I'm trying to build a ballistics simulation where I shoot a cannonball. I want to allow for drag and am trying to work out the math to do so.
I can work the drag out using $F = C_d\times S\times V^2\times A/2$.
What I need to know is how to find the $x$ and $y$ parts of that. I use $V\cos(A)$ and $V\sin(A)$ to work out the $x$ and $y$ velocities. Can I just use this to find the $x$ and $y$ drag too?
With the drag force $$ {\bf{F}}_d = - \alpha \left|{\dot{\bf r}}\right|^2 \frac{{\dot{\bf r}}}{\left|{\dot{\bf r}}\right|} = - \alpha \left|{\dot{\bf r}}\right| {\dot{\bf r}}, $$ where $\alpha = \rho C_d A / 2$, the equation of motion for the cannonball is $$ m {\ddot{\bf r}} = - m g \ {\hat{\bf y}} + {\bf{F}}_d = - m g \ {\hat{\bf y}} - \alpha \left|{\dot{\bf r}}\right| {\dot{\bf r}}, $$ or $$ \begin{align} {\ddot{x}} &= f_x\left({\dot x}, {\dot y}\right) = - \beta {\dot{x}} \sqrt{{\dot x}^2+{\dot y}^2} \\ {\ddot{y}} &= f_y\left({\dot x}, {\dot y}\right) = - g - \beta {\dot{y}} \sqrt{{\dot x}^2+{\dot y}^2} \end{align} $$ where $\beta = \alpha / m = \rho C_d A / 2 m$.

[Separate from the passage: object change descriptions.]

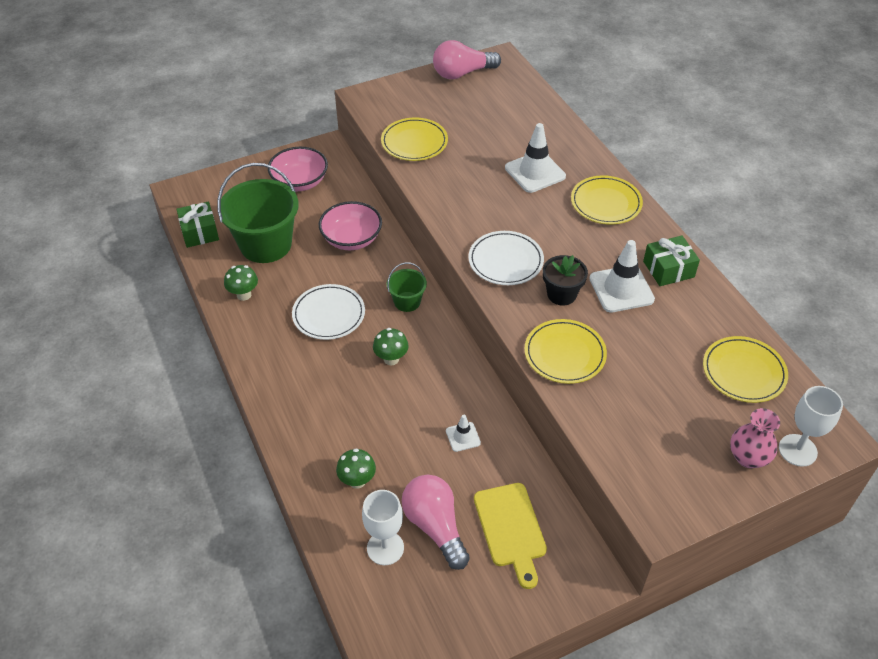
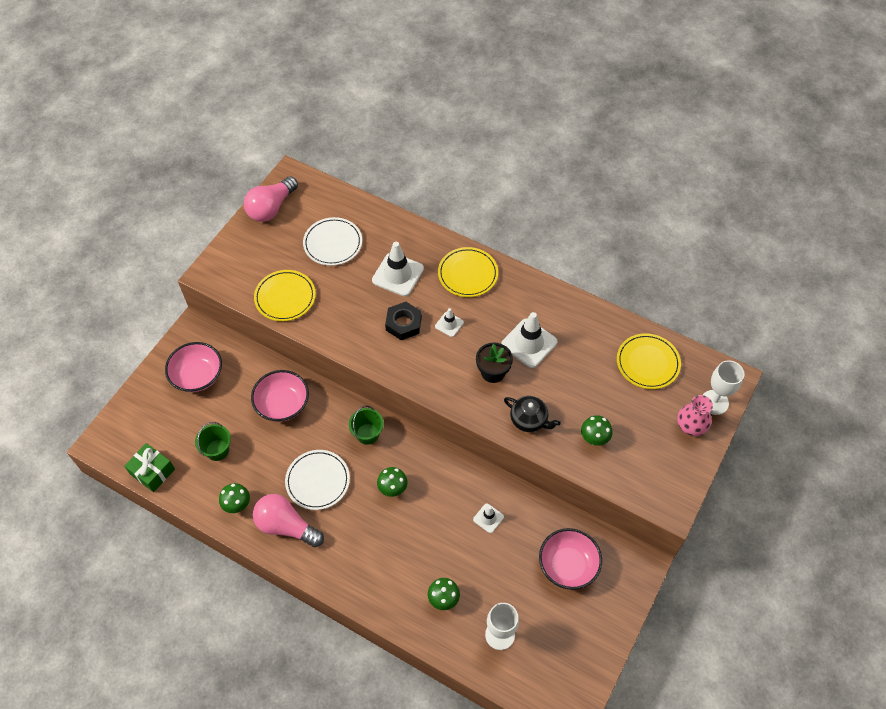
camera: 35 degrees left, 10 degrees up
(266, 244) = (217, 450): green bucket -> green bucket, size x0.49
(435, 526) = (520, 597): pink light bulb -> pink light bulb (286, 526)
(505, 261) = (434, 367): white plate -> white plate (333, 243)
(506, 212) = (403, 323): none -> black nut
(510, 529) = (568, 565): yellow cutting board -> pink bowl
(551, 234) = (449, 324): none -> white traffic cone
(564, 354) = (529, 420): yellow plate -> black teapot
(622, 408) = (594, 439): none -> green mushroom
(668, 269) = (548, 308): green gift -> none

Given initial conditions $x\left(0\right)$, $y\left(0\right)$, ${\dot x}\left(0\right)$, and ${\dot{y}}\left(0\right)$, you can then numerically integrate the system of equations ${\ddot{x}} = f_x\left({\dot x}, {\dot y}\right) $, ${\ddot{y}} = f_y\left({\dot x}, {\dot y}\right)$.

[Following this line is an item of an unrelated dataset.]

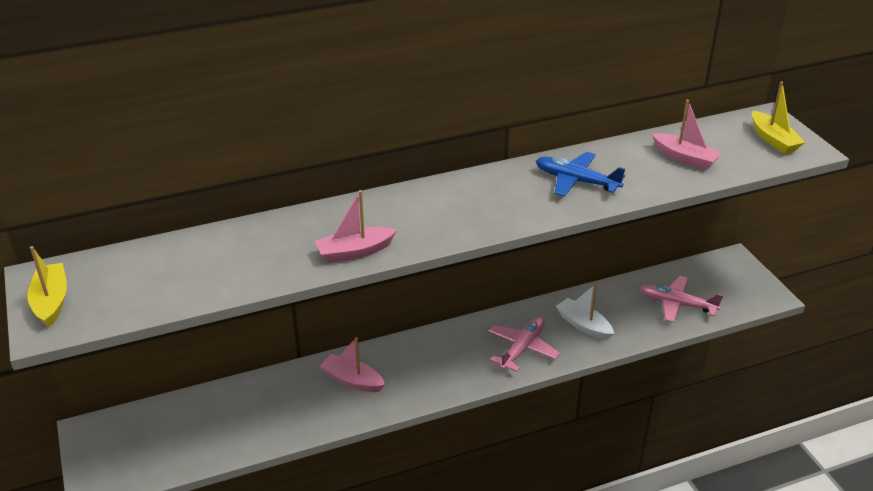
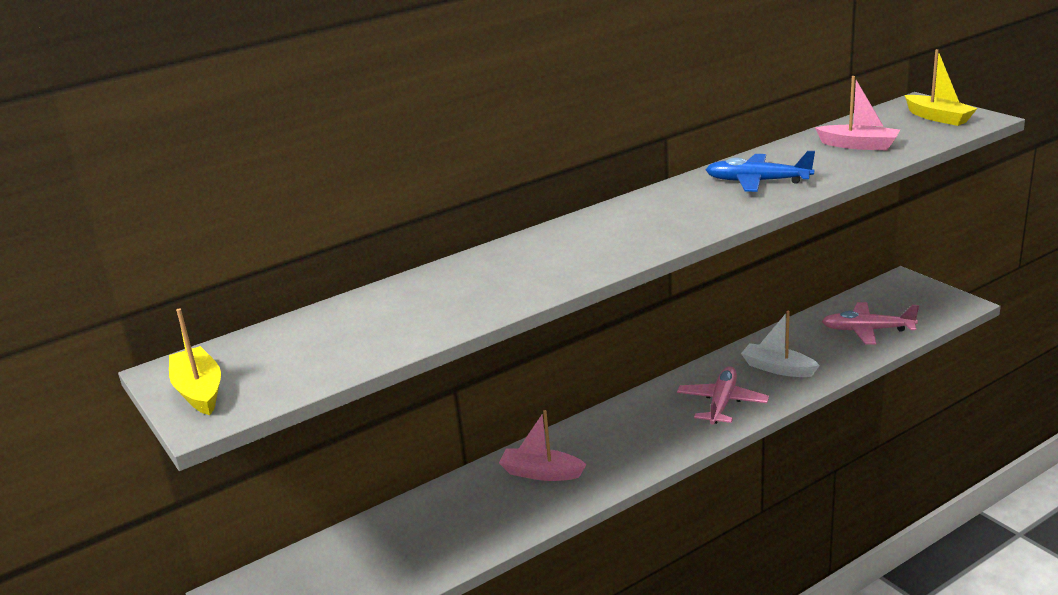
camera: 10 degrees left, 10 degrees down
(355, 252) = (550, 280): pink boat -> none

I am assuming you are plotting the path by incrementation. At any given moment, you have the force (in newtons) due to gravity ($m \cdot g$). Calculate the drag force (which is opposite to the direction of motion) and add or subtract the vertical component of the drag force (depending wether the ball is rising or falling) to the gravity force. Now you have the horizontal and vertical forces acting on the cannonball, install an incremental value for time for your impulse calcs, calculate the velocity change in both $x$ and $y$ directions and distance covered in the $x$ and $y$ directions using newtons classic equations. So at the end of each time increment, you have a new $x$ and $y$ for velocity and position.